| TASK GOAL |
Look through the lines below and copy each one that includes "PLAG".

| EXTRACTED INFORMATION |
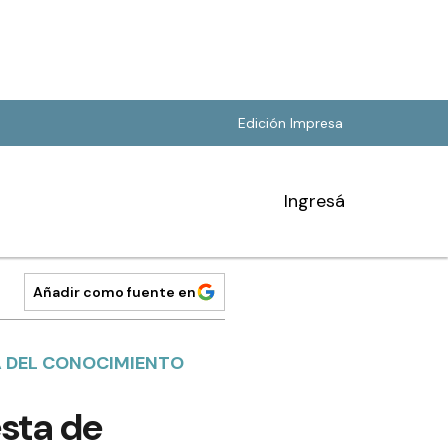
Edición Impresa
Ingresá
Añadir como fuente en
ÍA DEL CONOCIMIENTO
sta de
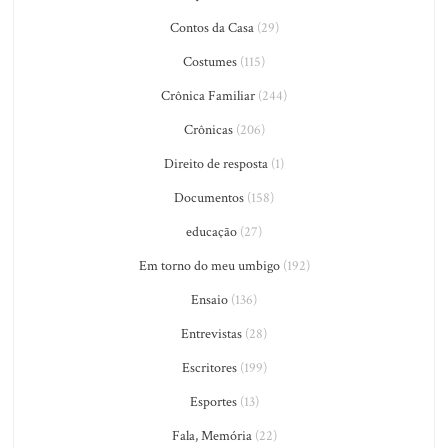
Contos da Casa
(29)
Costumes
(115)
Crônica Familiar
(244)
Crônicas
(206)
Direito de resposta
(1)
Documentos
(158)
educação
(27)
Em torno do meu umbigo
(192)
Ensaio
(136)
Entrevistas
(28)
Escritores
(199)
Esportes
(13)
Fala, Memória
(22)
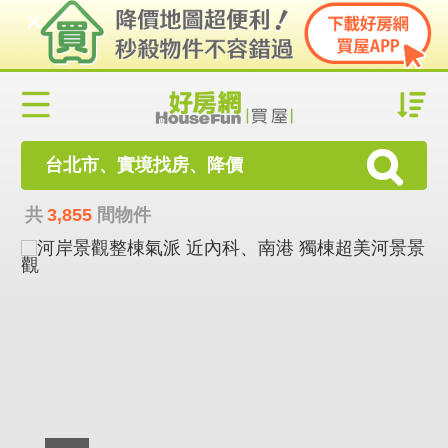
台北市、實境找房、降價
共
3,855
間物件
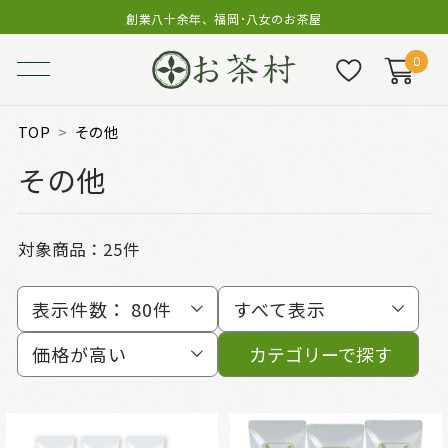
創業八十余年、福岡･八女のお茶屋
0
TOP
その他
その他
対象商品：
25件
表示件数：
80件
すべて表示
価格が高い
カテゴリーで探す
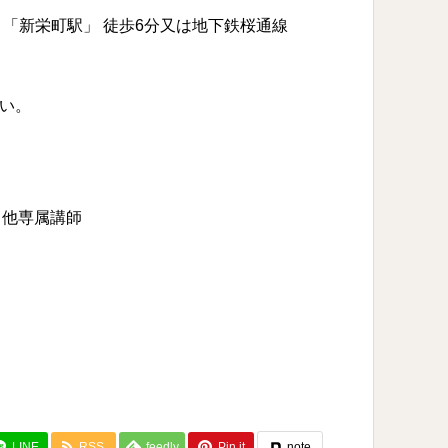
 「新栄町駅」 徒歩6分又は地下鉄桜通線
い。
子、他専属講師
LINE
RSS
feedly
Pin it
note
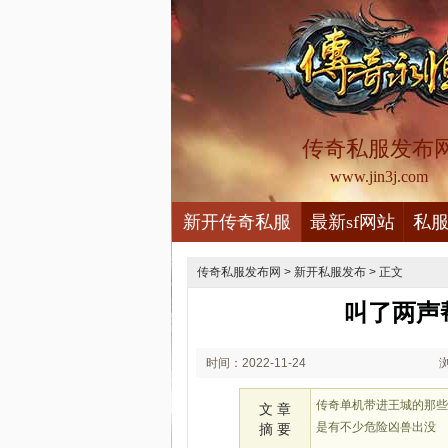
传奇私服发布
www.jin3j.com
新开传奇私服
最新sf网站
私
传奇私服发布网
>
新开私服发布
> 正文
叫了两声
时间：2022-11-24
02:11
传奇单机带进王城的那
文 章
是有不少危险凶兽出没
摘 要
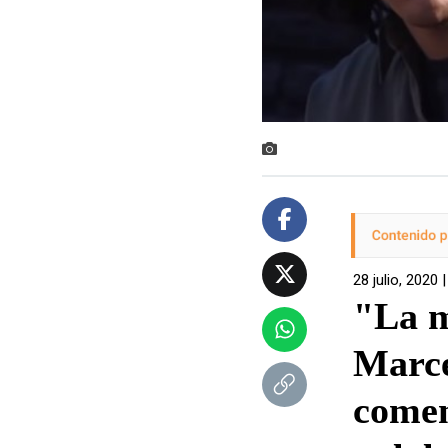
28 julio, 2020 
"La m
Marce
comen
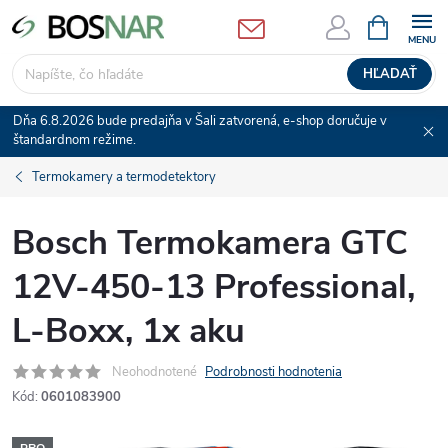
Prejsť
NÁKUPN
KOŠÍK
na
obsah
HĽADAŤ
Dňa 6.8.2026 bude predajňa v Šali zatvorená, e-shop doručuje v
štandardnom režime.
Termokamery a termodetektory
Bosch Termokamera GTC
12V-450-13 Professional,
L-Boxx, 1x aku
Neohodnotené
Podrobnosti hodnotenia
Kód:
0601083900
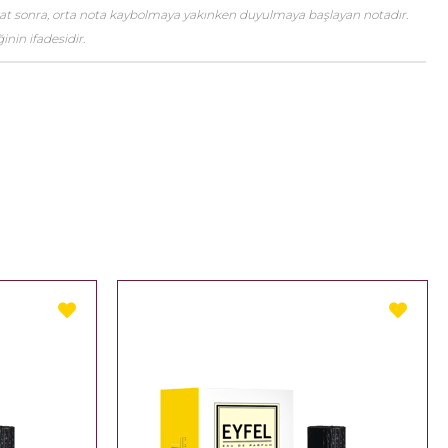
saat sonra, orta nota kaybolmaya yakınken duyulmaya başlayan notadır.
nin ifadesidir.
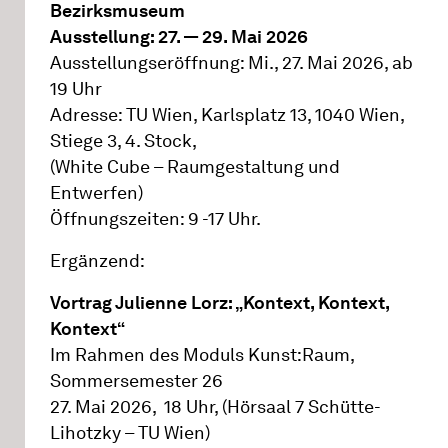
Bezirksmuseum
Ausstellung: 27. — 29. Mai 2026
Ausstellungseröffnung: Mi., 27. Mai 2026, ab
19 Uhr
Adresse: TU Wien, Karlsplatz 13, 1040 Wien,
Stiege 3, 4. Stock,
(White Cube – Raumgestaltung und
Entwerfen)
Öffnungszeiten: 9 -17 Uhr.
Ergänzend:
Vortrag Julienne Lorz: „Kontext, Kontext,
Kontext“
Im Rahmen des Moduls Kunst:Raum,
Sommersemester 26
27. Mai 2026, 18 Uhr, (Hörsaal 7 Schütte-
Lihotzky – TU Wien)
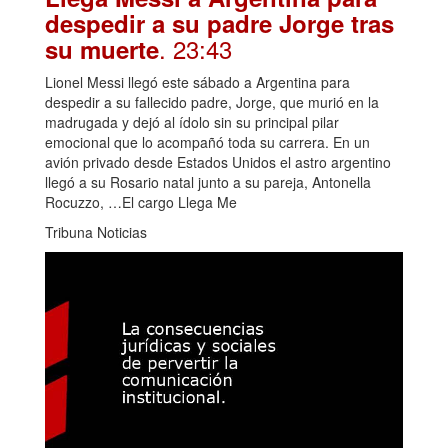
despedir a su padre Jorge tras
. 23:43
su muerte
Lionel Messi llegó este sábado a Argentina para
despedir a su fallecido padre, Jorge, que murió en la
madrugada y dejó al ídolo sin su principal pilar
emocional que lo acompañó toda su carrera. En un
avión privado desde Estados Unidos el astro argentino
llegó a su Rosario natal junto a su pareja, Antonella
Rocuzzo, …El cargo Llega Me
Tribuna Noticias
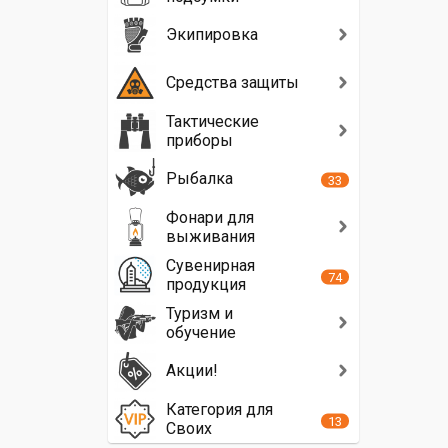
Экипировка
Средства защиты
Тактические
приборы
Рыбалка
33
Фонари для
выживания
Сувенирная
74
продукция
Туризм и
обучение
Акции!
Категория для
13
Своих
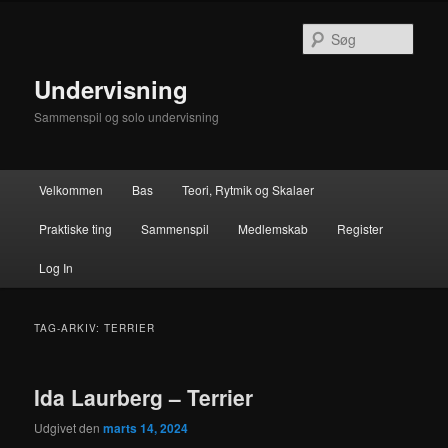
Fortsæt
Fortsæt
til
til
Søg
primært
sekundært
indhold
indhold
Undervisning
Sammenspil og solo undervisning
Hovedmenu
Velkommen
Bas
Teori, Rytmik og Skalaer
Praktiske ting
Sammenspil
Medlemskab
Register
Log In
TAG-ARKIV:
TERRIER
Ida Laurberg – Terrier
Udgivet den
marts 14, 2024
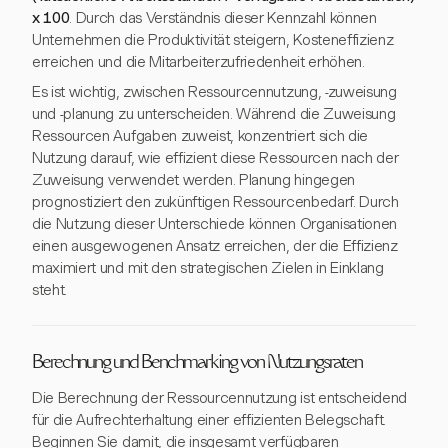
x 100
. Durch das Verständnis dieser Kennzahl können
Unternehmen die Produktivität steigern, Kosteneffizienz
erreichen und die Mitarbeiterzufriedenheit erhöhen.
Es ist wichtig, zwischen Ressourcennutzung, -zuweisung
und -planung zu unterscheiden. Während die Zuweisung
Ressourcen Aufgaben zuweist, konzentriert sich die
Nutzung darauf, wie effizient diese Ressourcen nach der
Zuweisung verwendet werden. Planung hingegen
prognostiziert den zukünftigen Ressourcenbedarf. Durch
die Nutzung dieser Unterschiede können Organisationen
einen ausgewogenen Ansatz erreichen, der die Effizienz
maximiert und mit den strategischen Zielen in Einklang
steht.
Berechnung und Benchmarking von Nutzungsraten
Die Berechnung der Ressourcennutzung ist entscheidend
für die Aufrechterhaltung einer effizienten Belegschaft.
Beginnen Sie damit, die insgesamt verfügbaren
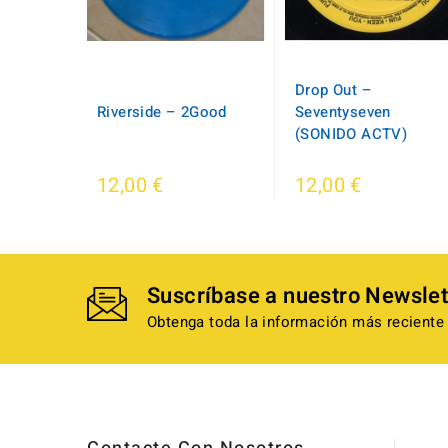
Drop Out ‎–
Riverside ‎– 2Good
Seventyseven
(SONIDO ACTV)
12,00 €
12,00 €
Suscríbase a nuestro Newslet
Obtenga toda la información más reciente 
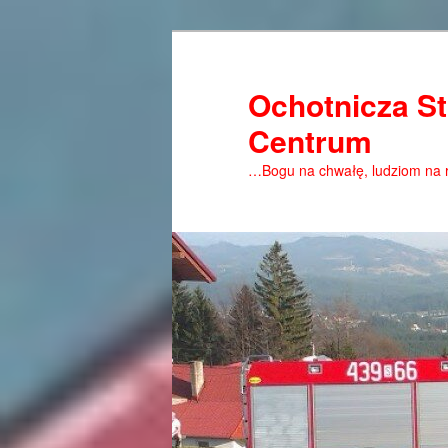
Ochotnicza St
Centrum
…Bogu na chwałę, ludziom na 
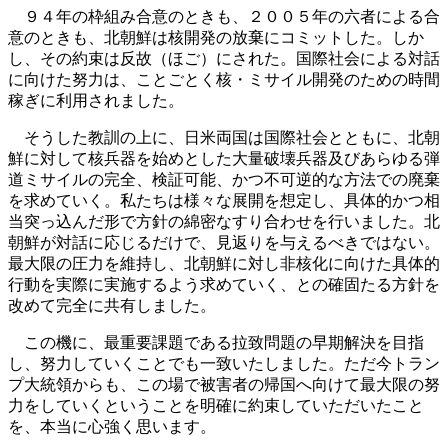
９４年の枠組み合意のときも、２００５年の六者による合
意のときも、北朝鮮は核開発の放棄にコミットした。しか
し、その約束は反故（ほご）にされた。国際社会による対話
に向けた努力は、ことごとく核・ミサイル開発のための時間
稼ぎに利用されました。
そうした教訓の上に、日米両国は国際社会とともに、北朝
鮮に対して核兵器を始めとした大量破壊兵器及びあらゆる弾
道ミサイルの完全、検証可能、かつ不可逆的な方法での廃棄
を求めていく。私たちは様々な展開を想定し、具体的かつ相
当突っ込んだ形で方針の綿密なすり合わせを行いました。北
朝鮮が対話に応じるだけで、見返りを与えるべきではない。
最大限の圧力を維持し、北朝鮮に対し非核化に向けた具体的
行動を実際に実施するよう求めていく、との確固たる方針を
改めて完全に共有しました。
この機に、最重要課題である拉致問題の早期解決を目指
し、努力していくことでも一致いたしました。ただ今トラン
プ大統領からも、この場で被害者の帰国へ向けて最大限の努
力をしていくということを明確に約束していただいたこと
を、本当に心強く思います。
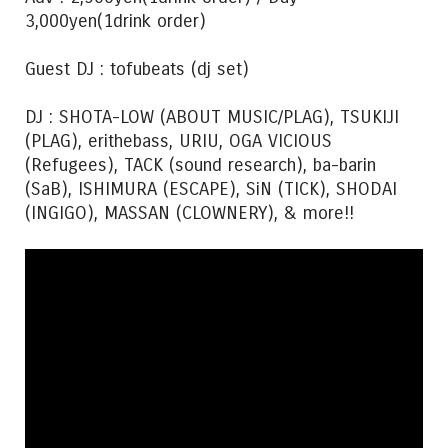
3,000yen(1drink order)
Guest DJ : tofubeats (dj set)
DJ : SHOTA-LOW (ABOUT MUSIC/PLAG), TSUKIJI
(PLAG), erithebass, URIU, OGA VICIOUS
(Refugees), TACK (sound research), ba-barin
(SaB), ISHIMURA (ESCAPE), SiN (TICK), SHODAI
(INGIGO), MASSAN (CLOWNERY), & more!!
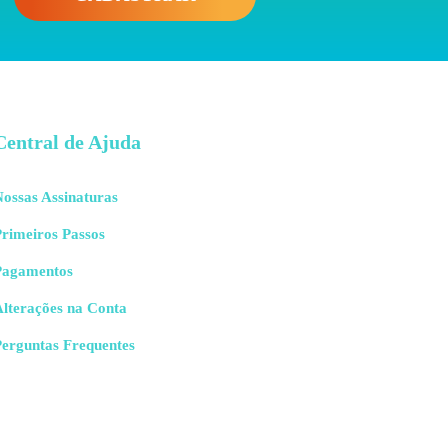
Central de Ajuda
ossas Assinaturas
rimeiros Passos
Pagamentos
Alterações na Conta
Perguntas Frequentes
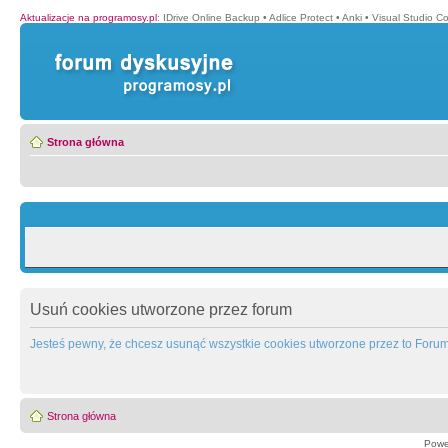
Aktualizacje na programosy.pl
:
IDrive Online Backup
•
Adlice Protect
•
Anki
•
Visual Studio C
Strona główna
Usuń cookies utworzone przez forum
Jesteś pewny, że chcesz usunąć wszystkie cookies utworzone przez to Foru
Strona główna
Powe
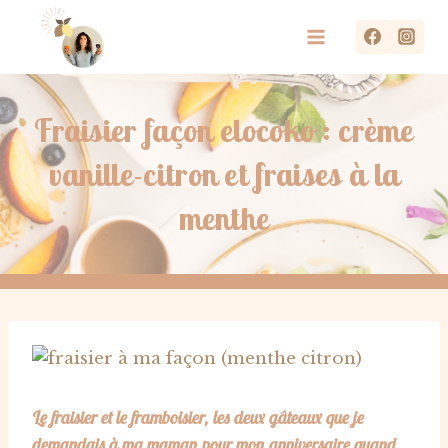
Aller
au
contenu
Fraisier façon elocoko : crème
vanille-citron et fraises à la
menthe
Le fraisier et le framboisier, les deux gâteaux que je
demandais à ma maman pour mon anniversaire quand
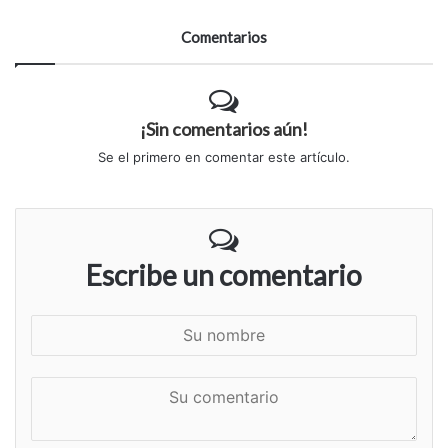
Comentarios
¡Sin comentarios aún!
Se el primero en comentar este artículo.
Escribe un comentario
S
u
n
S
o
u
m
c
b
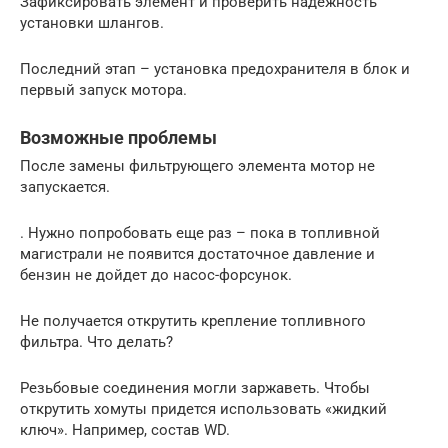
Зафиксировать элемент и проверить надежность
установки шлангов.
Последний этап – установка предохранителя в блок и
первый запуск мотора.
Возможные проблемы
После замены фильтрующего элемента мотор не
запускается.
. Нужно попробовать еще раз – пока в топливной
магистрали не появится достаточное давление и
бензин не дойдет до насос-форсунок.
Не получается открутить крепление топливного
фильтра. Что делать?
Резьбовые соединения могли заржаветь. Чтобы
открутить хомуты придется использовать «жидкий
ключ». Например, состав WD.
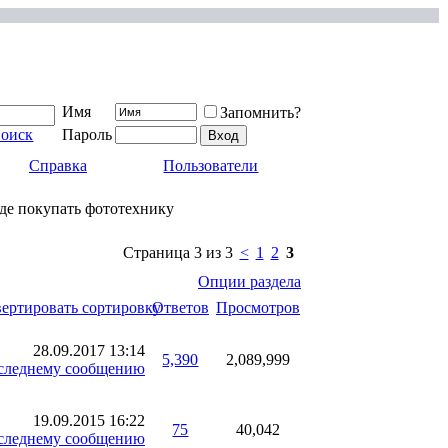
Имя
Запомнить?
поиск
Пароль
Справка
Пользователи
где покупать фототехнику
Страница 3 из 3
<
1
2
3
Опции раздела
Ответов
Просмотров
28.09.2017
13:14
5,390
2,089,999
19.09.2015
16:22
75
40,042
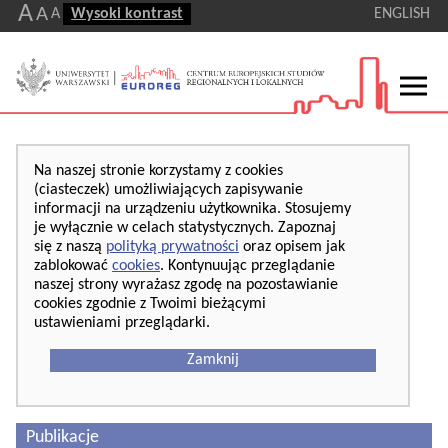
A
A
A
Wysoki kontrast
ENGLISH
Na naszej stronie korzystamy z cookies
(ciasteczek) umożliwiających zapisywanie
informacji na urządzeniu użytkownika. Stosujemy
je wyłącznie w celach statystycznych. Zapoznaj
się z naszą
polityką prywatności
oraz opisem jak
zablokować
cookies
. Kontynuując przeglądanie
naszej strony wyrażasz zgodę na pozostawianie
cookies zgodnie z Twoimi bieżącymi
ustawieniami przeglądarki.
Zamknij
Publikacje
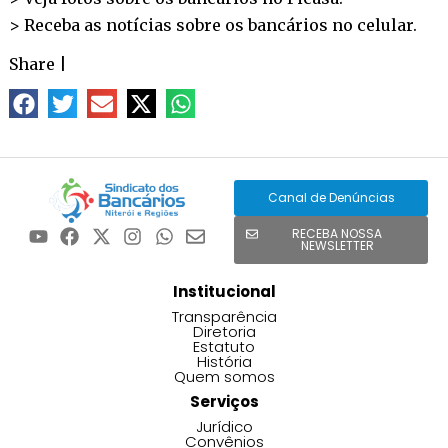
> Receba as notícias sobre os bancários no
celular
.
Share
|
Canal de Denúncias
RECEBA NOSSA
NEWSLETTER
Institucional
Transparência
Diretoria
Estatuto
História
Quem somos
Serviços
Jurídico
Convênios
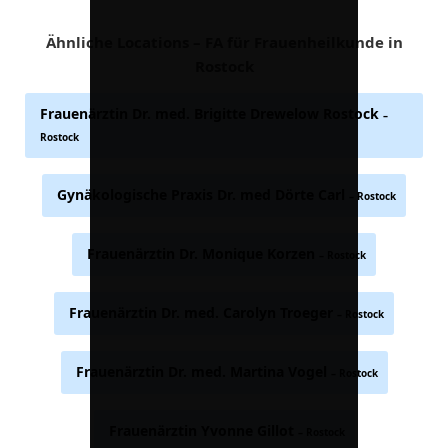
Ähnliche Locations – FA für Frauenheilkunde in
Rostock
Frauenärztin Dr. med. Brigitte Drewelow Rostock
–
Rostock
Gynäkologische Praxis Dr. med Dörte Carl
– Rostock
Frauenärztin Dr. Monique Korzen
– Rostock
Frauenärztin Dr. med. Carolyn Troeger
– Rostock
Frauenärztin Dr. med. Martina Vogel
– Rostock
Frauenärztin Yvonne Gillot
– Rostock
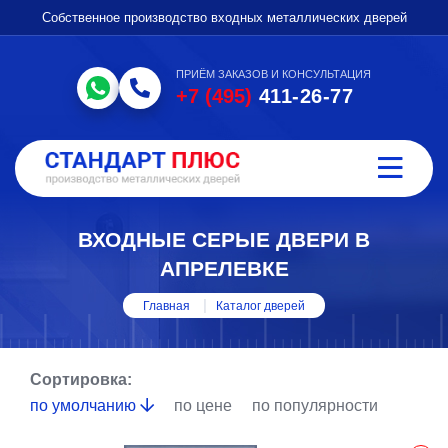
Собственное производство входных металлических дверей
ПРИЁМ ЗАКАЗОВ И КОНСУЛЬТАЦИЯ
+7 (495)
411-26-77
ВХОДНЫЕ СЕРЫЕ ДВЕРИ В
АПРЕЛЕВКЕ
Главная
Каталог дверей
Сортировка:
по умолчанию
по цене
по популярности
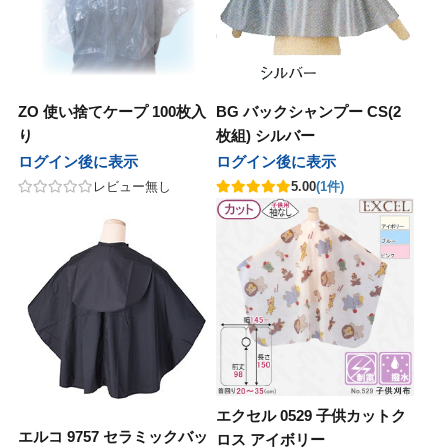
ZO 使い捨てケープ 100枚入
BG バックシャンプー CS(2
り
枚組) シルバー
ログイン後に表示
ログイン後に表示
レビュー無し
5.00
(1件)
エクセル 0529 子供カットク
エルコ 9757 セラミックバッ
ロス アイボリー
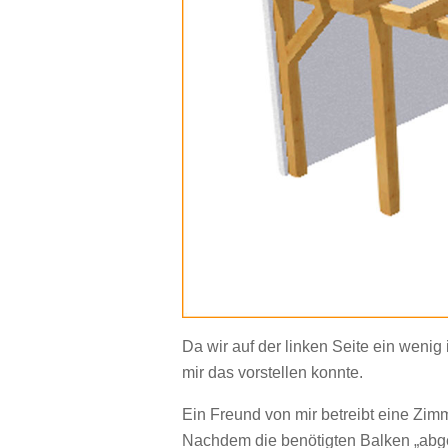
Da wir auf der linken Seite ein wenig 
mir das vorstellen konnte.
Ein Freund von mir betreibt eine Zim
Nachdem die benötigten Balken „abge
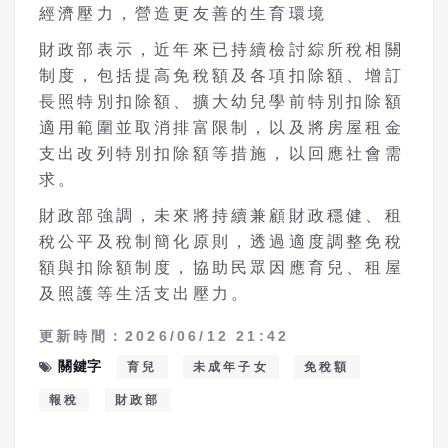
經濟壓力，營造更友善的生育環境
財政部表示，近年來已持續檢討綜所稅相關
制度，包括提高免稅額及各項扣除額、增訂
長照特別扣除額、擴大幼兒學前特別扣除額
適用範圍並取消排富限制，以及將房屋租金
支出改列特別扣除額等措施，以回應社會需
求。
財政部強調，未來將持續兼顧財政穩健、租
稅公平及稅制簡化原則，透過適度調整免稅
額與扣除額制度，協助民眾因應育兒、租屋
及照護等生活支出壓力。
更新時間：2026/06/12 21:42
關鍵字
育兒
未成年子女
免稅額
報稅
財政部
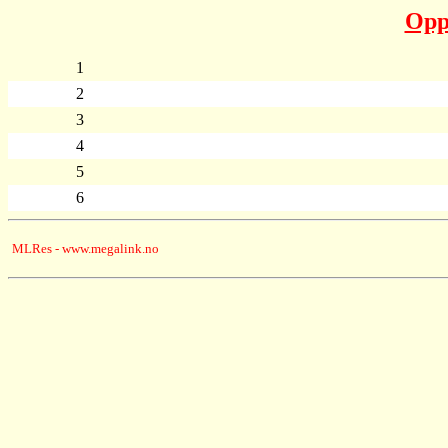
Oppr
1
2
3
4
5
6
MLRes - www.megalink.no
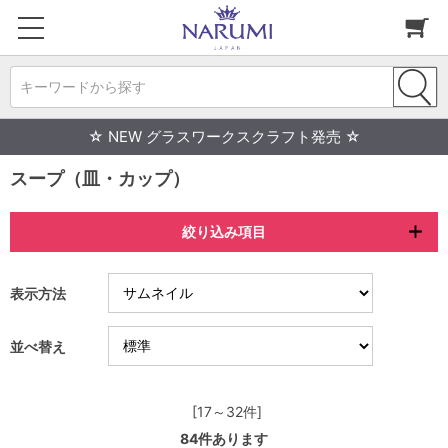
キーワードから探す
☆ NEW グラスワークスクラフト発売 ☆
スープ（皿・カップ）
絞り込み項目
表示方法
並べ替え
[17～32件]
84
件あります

| RESPONSE TO THIS EXERCISE |
DJ : SHOTA-LOW (ABOUT MUSIC/PLAG), TSUKIJI
(PLAG), erithebass, URIU, OGA VICIOUS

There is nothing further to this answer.